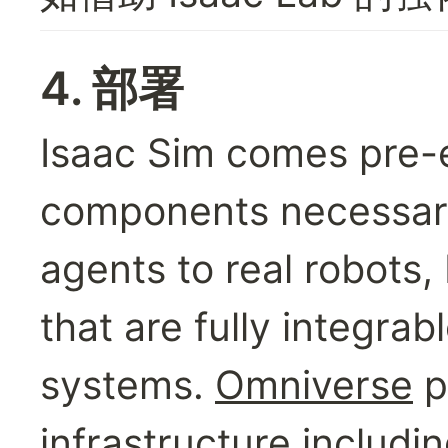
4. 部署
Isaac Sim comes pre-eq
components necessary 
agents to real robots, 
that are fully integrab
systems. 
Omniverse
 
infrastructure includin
= = =
# TASK OBJECTIVE:
Omit each picture, then return all of the listing exactly as it stands.

# SOLUTION:
4. 部署
Isaac Sim comes pre-eq
components necessary 
agents to real robots, 
that are fully integrab
systems. 
Omniverse
 
infrastructure includin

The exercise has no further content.